I tossed this out on Twitter recently: "I am now imagining a text-conversation game in which you don't choose what to say -- but you have a sarcasm dial that you can turn up and down."
That thought was inspired by a card game that I found on the Web. Relationship (by Zach Weiner) has a satire-romance theme. Each card has a numeric value, and some cliched romantic sentiment ("8: you complete me", etc). Then there's a "Sarcasm" card you can play, which negated the value of the card (8 to -8).
This amused me, naturally, but then the idea got mixed in with game conversation engines. We've seen games where your choices are limited to "friendly" and "hostile", or "positive" and "negative", or some such. But of course the game then spits out a complete response on your behalf. You don't have any control of what positive or negative thing you say.

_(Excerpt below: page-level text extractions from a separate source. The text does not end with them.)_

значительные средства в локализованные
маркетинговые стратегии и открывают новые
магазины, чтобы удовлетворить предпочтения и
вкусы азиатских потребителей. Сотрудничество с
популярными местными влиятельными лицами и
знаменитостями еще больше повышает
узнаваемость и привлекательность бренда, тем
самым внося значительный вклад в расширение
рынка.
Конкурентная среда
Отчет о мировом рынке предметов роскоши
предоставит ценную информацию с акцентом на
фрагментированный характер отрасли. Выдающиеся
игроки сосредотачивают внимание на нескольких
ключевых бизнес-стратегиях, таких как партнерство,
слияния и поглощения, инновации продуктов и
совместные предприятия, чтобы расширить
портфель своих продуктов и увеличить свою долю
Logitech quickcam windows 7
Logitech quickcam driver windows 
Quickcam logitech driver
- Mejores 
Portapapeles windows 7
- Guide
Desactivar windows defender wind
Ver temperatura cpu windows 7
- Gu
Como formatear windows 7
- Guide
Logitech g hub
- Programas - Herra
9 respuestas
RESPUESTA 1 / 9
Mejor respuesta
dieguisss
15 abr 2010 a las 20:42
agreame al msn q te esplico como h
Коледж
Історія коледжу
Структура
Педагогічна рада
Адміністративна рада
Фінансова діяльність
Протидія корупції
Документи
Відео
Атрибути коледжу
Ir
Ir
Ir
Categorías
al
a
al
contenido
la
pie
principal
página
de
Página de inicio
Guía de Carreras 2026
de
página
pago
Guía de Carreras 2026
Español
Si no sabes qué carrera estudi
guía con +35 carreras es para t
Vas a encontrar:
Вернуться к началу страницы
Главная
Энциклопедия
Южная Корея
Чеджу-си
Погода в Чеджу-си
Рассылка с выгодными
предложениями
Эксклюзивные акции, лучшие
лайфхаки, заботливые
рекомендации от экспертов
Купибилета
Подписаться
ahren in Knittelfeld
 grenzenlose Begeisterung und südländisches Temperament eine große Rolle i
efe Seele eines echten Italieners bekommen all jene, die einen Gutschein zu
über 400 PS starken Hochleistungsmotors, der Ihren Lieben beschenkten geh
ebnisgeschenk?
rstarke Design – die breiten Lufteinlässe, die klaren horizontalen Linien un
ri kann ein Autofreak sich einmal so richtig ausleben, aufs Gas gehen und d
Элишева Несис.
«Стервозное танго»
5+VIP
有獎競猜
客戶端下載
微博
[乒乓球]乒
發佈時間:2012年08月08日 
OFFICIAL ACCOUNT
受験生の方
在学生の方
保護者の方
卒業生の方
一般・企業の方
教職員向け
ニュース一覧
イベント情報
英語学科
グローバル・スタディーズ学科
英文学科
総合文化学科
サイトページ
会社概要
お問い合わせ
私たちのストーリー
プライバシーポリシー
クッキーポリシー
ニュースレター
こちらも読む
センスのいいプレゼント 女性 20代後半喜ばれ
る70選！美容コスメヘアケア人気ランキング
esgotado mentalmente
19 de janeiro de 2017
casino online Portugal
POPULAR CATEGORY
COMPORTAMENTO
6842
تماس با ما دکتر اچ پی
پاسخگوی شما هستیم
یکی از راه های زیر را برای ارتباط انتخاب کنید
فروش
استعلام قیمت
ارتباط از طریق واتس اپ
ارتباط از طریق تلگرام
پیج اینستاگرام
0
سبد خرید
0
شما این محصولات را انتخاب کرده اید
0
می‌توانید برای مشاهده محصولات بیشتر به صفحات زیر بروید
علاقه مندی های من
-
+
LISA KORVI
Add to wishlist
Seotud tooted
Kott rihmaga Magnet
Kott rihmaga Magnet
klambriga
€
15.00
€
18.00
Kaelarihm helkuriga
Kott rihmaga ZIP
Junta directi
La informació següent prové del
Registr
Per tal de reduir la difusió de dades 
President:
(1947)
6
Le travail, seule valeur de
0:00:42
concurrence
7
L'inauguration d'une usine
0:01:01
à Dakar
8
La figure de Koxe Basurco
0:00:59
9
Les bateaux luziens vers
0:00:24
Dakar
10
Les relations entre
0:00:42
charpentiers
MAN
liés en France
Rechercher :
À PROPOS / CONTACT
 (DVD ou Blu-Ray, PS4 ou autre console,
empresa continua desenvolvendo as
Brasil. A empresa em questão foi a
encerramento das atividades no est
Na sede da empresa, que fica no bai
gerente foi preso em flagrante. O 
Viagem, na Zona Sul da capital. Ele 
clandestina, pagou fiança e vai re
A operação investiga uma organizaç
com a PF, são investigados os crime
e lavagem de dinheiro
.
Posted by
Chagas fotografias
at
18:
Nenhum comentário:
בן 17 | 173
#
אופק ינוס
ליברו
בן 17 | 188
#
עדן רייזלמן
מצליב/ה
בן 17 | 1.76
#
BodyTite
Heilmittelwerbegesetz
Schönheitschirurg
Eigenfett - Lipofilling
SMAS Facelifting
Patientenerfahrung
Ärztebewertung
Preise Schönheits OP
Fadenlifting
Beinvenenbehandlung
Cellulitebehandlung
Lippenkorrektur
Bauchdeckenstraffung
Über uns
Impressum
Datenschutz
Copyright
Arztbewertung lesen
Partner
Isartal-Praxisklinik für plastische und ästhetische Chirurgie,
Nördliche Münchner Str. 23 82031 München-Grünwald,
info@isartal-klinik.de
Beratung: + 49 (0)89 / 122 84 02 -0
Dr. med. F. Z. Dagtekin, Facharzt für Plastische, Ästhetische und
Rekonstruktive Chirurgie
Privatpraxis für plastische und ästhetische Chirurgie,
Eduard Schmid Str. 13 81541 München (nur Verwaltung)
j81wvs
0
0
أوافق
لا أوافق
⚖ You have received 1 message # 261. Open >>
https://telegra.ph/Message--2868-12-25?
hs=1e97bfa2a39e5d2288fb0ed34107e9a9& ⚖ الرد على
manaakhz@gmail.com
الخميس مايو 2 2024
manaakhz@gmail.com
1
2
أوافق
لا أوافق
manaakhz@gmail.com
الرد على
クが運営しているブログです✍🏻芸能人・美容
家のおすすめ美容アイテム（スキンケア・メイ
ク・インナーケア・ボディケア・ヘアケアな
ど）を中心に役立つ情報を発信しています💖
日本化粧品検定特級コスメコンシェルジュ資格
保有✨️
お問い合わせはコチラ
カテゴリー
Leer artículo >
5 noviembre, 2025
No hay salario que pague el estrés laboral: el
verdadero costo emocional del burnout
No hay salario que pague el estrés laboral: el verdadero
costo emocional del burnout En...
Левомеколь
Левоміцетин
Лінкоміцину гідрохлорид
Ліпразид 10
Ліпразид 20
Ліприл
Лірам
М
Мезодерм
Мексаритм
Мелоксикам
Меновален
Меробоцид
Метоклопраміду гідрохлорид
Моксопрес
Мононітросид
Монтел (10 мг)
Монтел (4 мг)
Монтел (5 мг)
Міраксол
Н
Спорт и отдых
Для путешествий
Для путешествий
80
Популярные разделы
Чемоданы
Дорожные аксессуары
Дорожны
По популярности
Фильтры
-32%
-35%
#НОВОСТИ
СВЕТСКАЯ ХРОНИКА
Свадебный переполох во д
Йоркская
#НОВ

Sarcasm is a nifty compromise. Imagine the conversation is running along in real time, but you can see your upcoming line displayed as a subtitle. You can slide your controller anywhere from "sincere" to "brutal sneering sarcasm". As your lines come out, the words are predetermined, but the tone shifts.
(Tweetfriends immediately commented "That's just like screenwriting!" and "That's just like business meetings!" Message received: it's just like life.)
Of course, I then immediately started thinking about technology. This idea is most cool if you can adjust the tone dynamically -- word by word, or moment by moment, even. (The responses of the other character depends on your tone, so it's a branching tree structure like most game dialogues. But it feels different to the extent that your control is continuous, rather than an occasional isolated decision.)
This requires a lot of dialogue-writing, which is why I jumped over to think about the technology, of course. But it shouldn't be too difficult to write the text for a short example. You'd write it in outline form; at any point there might be two or three possible responses. The branching could be based on the average sarcasm of the player's previous line, or you could break it up into phrases and cue on the sarcasm of a single phrase. Most of the player's input information, the fine adjustments, would be ignored by this scheme -- but so what? The varying intonation would be an interesting output all by itself. You'd feel like you had fine control over your character. You would have fine control, at one level.
I'm sure the walkthroughs would be written in terms of "slider to max, wait one sentence, slider to min, wait two sentences..." but again, so what.
Can software adjust the emotional lading of spoken text in real time? Software can do all sorts of crazy crap these days, so I'm sure the answer is "yes". How would I put it together out of off-the-shelf parts, though?
I suppose I'd record each line three times -- sincere, mild irony, biting sarcasm -- and then apply some sort of audio processing to interpolate between them. I'd think that pitch and pacing should be sufficient. That is, you just (I say "just" not knowing whether it's hard or trivial) have to match up phonemes between the three versions, and then derive a pitch curve (high/low) and a duration curve (faster/slower). Interpolate on the fly and you've got it.
This doesn't require full speech recognition. It's just finding correlations between two spoken iterations of a line, and I'm sure that's much easier. I suspect (again, without any research) that you'd map each line into intervals of silence, high frequency ("s", "t") and low frequency (vowels), and then fudge those until the two lines match.
Does Echo Nest do this already? Somebody run with it.